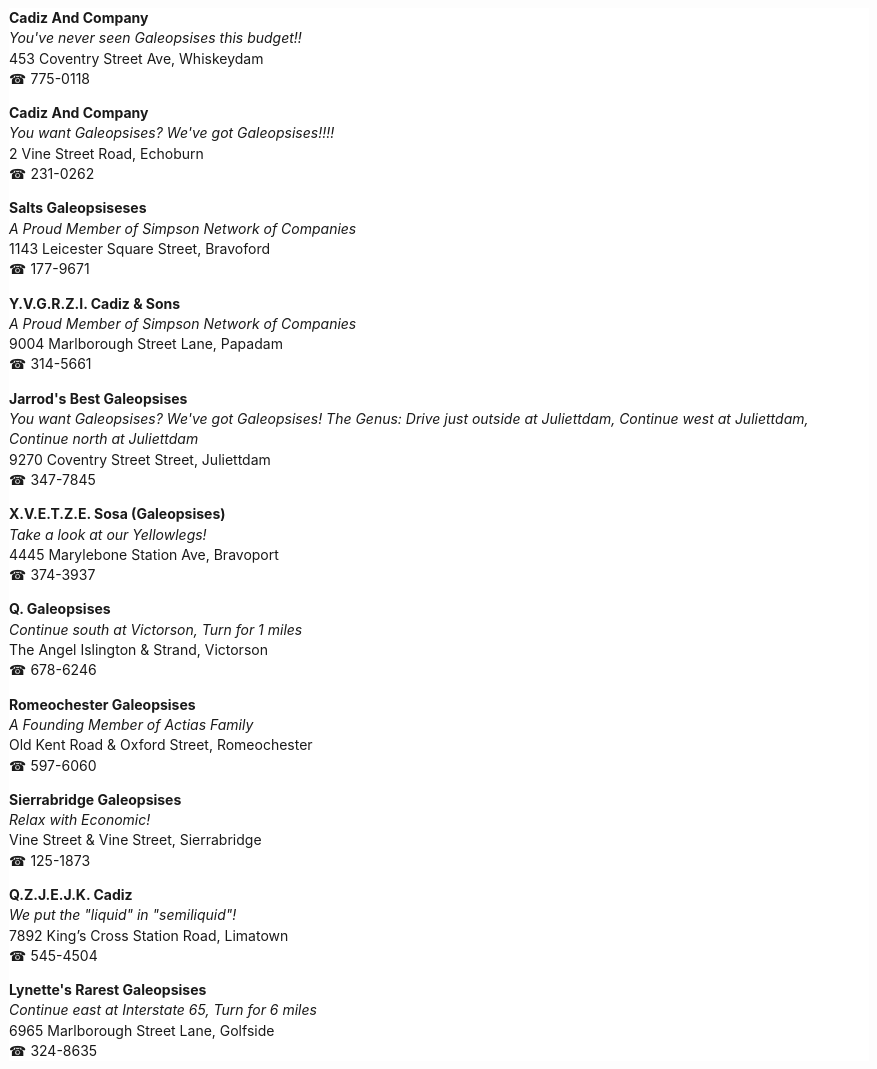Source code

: **Cadiz And Company**  
_You've never seen Galeopsises this budget!!_  
453 Coventry Street Ave, Whiskeydam  
☎ 775-0118

**Cadiz And Company**  
_You want Galeopsises? We've got Galeopsises!!!!_  
2 Vine Street Road, Echoburn  
☎ 231-0262

**Salts Galeopsiseses**  
_A Proud Member of Simpson Network of Companies_  
1143 Leicester Square Street, Bravoford  
☎ 177-9671

**Y.V.G.R.Z.I. Cadiz & Sons**  
_A Proud Member of Simpson Network of Companies_  
9004 Marlborough Street Lane, Papadam  
☎ 314-5661

**Jarrod's Best Galeopsises**  
_You want Galeopsises? We've got Galeopsises! 
The Genus: Drive just outside at Juliettdam, Continue west at Juliettdam, Continue north at Juliettdam_  
9270 Coventry Street Street, Juliettdam  
☎ 347-7845

**X.V.E.T.Z.E. Sosa (Galeopsises)**  
_Take a look at our Yellowlegs!_  
4445 Marylebone Station Ave, Bravoport  
☎ 374-3937

**Q. Galeopsises**  
_Continue south at Victorson, Turn for 1 miles_  
The Angel Islington & Strand, Victorson  
☎ 678-6246

**Romeochester Galeopsises**  
_A Founding Member of Actias Family_  
Old Kent Road & Oxford Street, Romeochester  
☎ 597-6060

**Sierrabridge Galeopsises**  
_Relax with Economic!_  
Vine Street & Vine Street, Sierrabridge  
☎ 125-1873

**Q.Z.J.E.J.K. Cadiz**  
_We put the "liquid" in "semiliquid"!_  
7892 King’s Cross Station Road, Limatown  
☎ 545-4504

**Lynette's Rarest Galeopsises**  
_Continue east at Interstate 65, Turn for 6 miles_  
6965 Marlborough Street Lane, Golfside  
☎ 324-8635
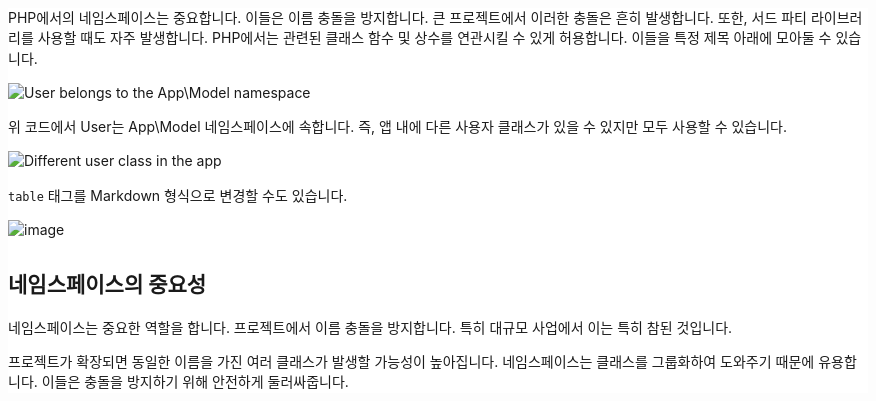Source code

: 
<ins class="adsbygoogle"
     style="display:block"
     data-ad-client="ca-pub-4877378276818686"
     data-ad-slot="1107185301"
     data-ad-format="auto"
     data-full-width-responsive="true"></ins>

<script>
     (adsbygoogle = window.adsbygoogle || []).push({});
</script>

PHP에서의 네임스페이스는 중요합니다. 이들은 이름 충돌을 방지합니다. 큰 프로젝트에서 이러한 충돌은 흔히 발생합니다. 또한, 서드 파티 라이브러리를 사용할 때도 자주 발생합니다. PHP에서는 관련된 클래스 함수 및 상수를 연관시킬 수 있게 허용합니다. 이들을 특정 제목 아래에 모아둘 수 있습니다.

![User belongs to the App\Model namespace](/assets/img/2024-08-18-IfYouCanAnswerThese7QuestionsCorrectlyYoureDecentatPHP_9.png)

위 코드에서 User는 App\Model 네임스페이스에 속합니다. 즉, 앱 내에 다른 사용자 클래스가 있을 수 있지만 모두 사용할 수 있습니다.

![Different user class in the app](/assets/img/2024-08-18-IfYouCanAnswerThese7QuestionsCorrectlyYoureDecentatPHP_10.png)



<ins class="adsbygoogle"
     style="display:block"
     data-ad-client="ca-pub-4877378276818686"
     data-ad-slot="1107185301"
     data-ad-format="auto"
     data-full-width-responsive="true"></ins>

<script>
     (adsbygoogle = window.adsbygoogle || []).push({});
</script>

`table` 태그를 Markdown 형식으로 변경할 수도 있습니다.

![image](/assets/img/2024-08-18-IfYouCanAnswerThese7QuestionsCorrectlyYoureDecentatPHP_11.png)

## 네임스페이스의 중요성

네임스페이스는 중요한 역할을 합니다. 프로젝트에서 이름 충돌을 방지합니다. 특히 대규모 사업에서 이는 특히 참된 것입니다.



<ins class="adsbygoogle"
     style="display:block"
     data-ad-client="ca-pub-4877378276818686"
     data-ad-slot="1107185301"
     data-ad-format="auto"
     data-full-width-responsive="true"></ins>

<script>
     (adsbygoogle = window.adsbygoogle || []).push({});
</script>

프로젝트가 확장되면 동일한 이름을 가진 여러 클래스가 발생할 가능성이 높아집니다. 네임스페이스는 클래스를 그룹화하여 도와주기 때문에 유용합니다. 이들은 충돌을 방지하기 위해 안전하게 둘러싸줍니다.
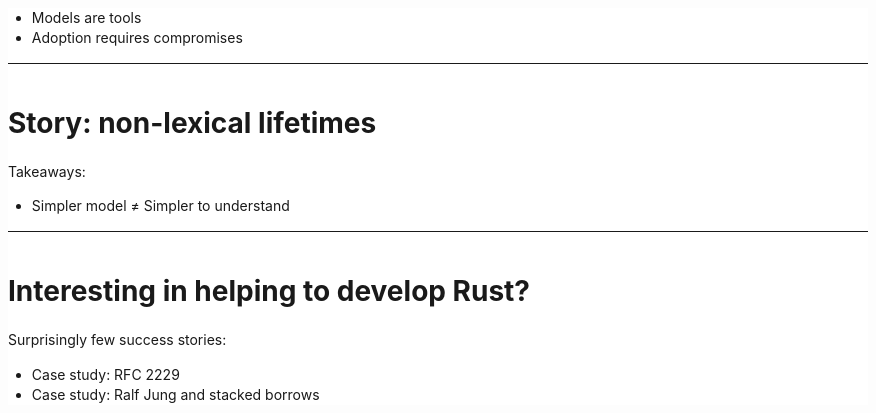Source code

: * Models are tools
* Adoption requires compromises

---
# Story: non-lexical lifetimes

Takeaways:

* Simpler model ≠ Simpler to understand

---
# Interesting in helping to develop Rust?

Surprisingly few success stories:

* Case study: RFC 2229
* Case study: Ralf Jung and stacked borrows
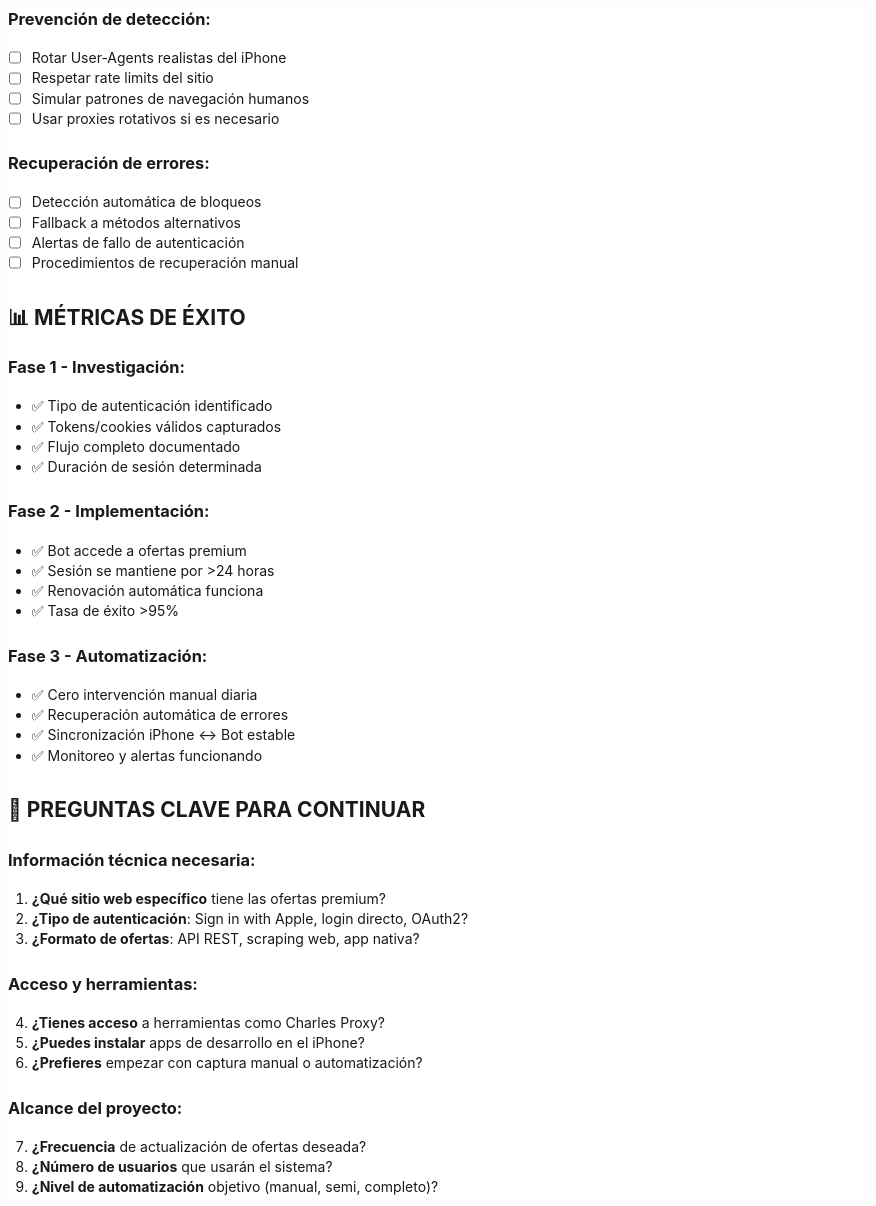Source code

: ### **Prevención de detección:**
- [ ] Rotar User-Agents realistas del iPhone
- [ ] Respetar rate limits del sitio
- [ ] Simular patrones de navegación humanos
- [ ] Usar proxies rotativos si es necesario

### **Recuperación de errores:**
- [ ] Detección automática de bloqueos
- [ ] Fallback a métodos alternativos
- [ ] Alertas de fallo de autenticación
- [ ] Procedimientos de recuperación manual

## 📊 **MÉTRICAS DE ÉXITO**

### **Fase 1 - Investigación:**
- ✅ Tipo de autenticación identificado
- ✅ Tokens/cookies válidos capturados
- ✅ Flujo completo documentado
- ✅ Duración de sesión determinada

### **Fase 2 - Implementación:**
- ✅ Bot accede a ofertas premium
- ✅ Sesión se mantiene por >24 horas
- ✅ Renovación automática funciona
- ✅ Tasa de éxito >95%

### **Fase 3 - Automatización:**
- ✅ Cero intervención manual diaria
- ✅ Recuperación automática de errores
- ✅ Sincronización iPhone ↔ Bot estable
- ✅ Monitoreo y alertas funcionando

## 🤔 **PREGUNTAS CLAVE PARA CONTINUAR**

### **Información técnica necesaria:**
1. **¿Qué sitio web específico** tiene las ofertas premium?
2. **¿Tipo de autenticación**: Sign in with Apple, login directo, OAuth2?
3. **¿Formato de ofertas**: API REST, scraping web, app nativa?

### **Acceso y herramientas:**
4. **¿Tienes acceso** a herramientas como Charles Proxy?
5. **¿Puedes instalar** apps de desarrollo en el iPhone?
6. **¿Prefieres** empezar con captura manual o automatización?

### **Alcance del proyecto:**
7. **¿Frecuencia** de actualización de ofertas deseada?
8. **¿Número de usuarios** que usarán el sistema?
9. **¿Nivel de automatización** objetivo (manual, semi, completo)?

INSTRUCTIONS TO FOLLOW: In the entries above, count each line that holds "Lane". Give the total and nothing else.

WRITTEN ANSWER: 2